### TASK INPUTS:
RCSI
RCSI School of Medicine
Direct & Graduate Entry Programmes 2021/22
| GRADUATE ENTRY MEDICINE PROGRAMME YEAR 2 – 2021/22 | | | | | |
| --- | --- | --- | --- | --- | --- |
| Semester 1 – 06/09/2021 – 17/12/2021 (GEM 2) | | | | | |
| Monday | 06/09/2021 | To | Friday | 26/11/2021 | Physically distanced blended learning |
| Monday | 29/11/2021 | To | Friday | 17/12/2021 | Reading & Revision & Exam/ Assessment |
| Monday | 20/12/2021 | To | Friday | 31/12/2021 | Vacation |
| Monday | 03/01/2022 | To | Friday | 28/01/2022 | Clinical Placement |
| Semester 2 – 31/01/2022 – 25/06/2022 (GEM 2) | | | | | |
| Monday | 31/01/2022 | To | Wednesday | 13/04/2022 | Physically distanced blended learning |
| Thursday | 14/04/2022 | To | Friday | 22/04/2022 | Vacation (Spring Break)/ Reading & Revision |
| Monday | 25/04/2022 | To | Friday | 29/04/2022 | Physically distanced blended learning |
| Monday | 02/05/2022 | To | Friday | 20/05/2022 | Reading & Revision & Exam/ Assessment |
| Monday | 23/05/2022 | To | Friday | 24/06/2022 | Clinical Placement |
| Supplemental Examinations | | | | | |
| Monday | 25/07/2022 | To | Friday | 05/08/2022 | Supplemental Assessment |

### ACTION ITEM:
Write out, exactly as given, the line containing "Semester 2 –" and every line after it to the end of the records. Include nothing else.

### ANSWER BOX:
| Semester 2 – 31/01/2022 – 25/06/2022 (GEM 2) | | | | | |
| Monday | 31/01/2022 | To | Wednesday | 13/04/2022 | Physically distanced blended learning |
| Thursday | 14/04/2022 | To | Friday | 22/04/2022 | Vacation (Spring Break)/ Reading & Revision |
| Monday | 25/04/2022 | To | Friday | 29/04/2022 | Physically distanced blended learning |
| Monday | 02/05/2022 | To | Friday | 20/05/2022 | Reading & Revision & Exam/ Assessment |
| Monday | 23/05/2022 | To | Friday | 24/06/2022 | Clinical Placement |
| Supplemental Examinations | | | | | |
| Monday | 25/07/2022 | To | Friday | 05/08/2022 | Supplemental Assessment |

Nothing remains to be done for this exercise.